David Friedman, branch manager and associate broker for the West Valley office of Russ Lyon Sotheby's International Realty in Peoria, said, "I expect a strong 2015 where buyers and sellers will get back to being on more equal footing." The time it takes a new listing to sell is now almost 90 days, from the low 60s only a couple of years ago, he said, citing the Arizona Regional Multiple Listing Service.

"While this may seem like a negative to sellers, it is historically much closer to a healthy market for the Valley of the Sun," he said.

At the same time, prices have increased, with the average November sales price of $251,000 compared with 2012 at $205,000. The lower number of new listings in 2014 supports these two trends as well.

Follow the difference in listed prices and actual prices, Friedman said. In Glendale, at the end of 2013, he said only a $6 per-square-foot difference existed between asking and sales prices: Sellers were properly reading the buyers. Balance.

In the second quarter of 2014, Glendale seller confidence exceeded the market. Asking prices were at $143 per square foot; sales prices were only $103 """" a $40 per-square-foot difference.

"Luckily for them, Glendale sellers are now looking more realistic, at $120 asked against $106 per square foot sold," he said.

The new-home market is also improving and should continue upward in 2015, barring the traumatic, said Jennifer Moore, an agent with West USA Realty in Peoria. Her business partner is agent Theresa Jensen.

"With 20 builders and more than 37 new subdivisions in progress, and more expected to open in 2015 just within the 85383 zip code in Peoria alone, the housing industry in 2015 for the West Valley should prove to be extremely successful," Moore said. "And these new homes will undoubtedly increase the value of the surrounding resale communities." Still, uncertainty lurks around home construction, often a barometer of the overall health of the market.

Brian Gilgosch, branch manager and associate broker for the Surprise office of HomeSmart, said forecasters' estimates for new-home building in 2015 range from flat, miniscule increases over 2014 to robust growth. " He sees many good indicators: an increase of the median prices of new West Valley homes to the $280,000-$290,000 range, up from around $230,000 for the past two years and an increase in median sales prices of existing homes of nearly 8 percent.

Realtor.com has tabbed the Phoenix area as one of its top 10 hottest markets for 2015.
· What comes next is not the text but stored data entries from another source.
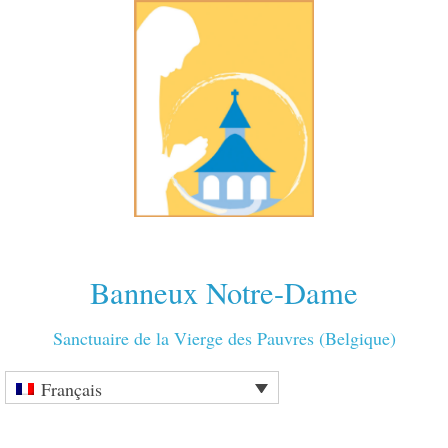
Banneux Notre-Dame
Sanctuaire de la Vierge des Pauvres (Belgique)
Français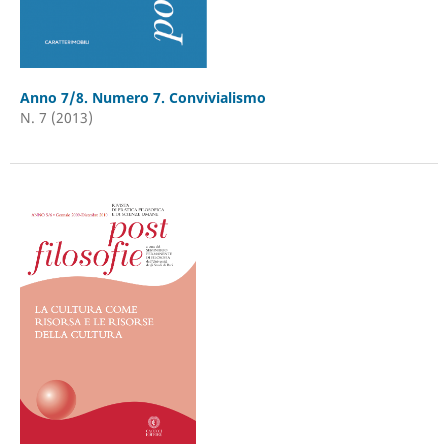
Anno 7/8. Numero 7. Convivialismo
N. 7 (2013)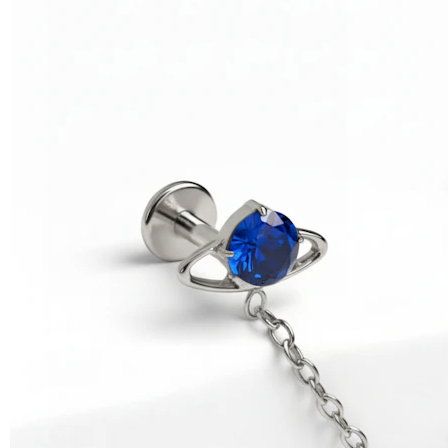
Helix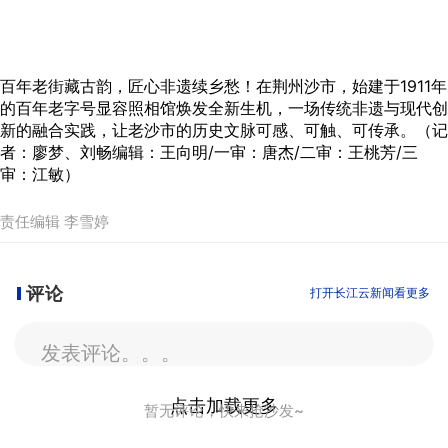
百年老街藏古韵，匠心非遗续乡愁！在荆州沙市，始建于1911年
的百年老字号显容照相馆焕发全新生机，一场传统非遗与现代创
新的融合实践，让老沙市的历史文脉可感、可触、可传承。（记
者：廖梦、刘畅编辑：王向明/一审：唐杰/二审：王桃芳/三
审：江敏）
责任编辑 李雪婷
评论
打开长江云新闻看更多
发表评论。。。
点击加载更多
暂无评论，快来抢沙发~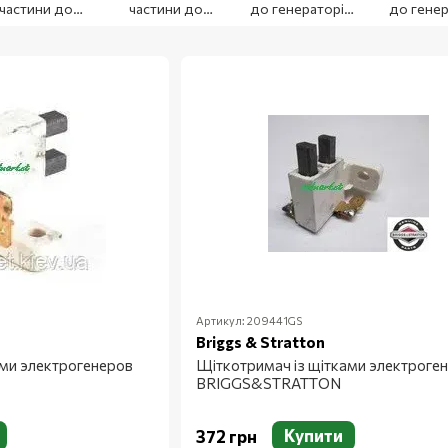
частини до
частини до
до генераторів
до генер
генераторів
генераторів
Kоnner&Sоhnen
maXpeedi
Husqvarna
Hyundai
Артикул: 209441GS
Briggs & Stratton
ами электрогенеров
Щіткотримач із щітками электроге
BRIGGS&STRATTON
Купити
372 грн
The West Valley, in particular, should benefit by the upsurge, with the location of new-home permits shifting from the Southeast Valley to the West Valley, which has six of every 10 of the Valley's vacant building lots.

"Many of the upcoming lots are a result of developers/builders purchasing in-fill lots, finishing subdivisions that were partially built out but left unfinished as the economic downturn set in," Gilgosch said.

The larger master-planned communities also are showing renewed strength, he said.

But: Job creation is expected to continue at the same slow pace next year, with fewer workers than normal being added in construction, a traditional economic driver. Foreclosures are down, but 19 percent of metro Phoenix homeowners are still underwater on their existing loans, biting into the move-up market. And many Millennials have lost their homebuying urge as they delay that largest investment either from general caution, a desire to stay mobile or massive student loans.

Gilgosch is upbeat, though.

"While there are so many factors involved in the predicting housing trends, the general feeling by those who do studies and keep track of such statistical data seems to point to a level to slightly increasing market for home-purchasing in the upcoming year." Clear skies, but carry an umbrella.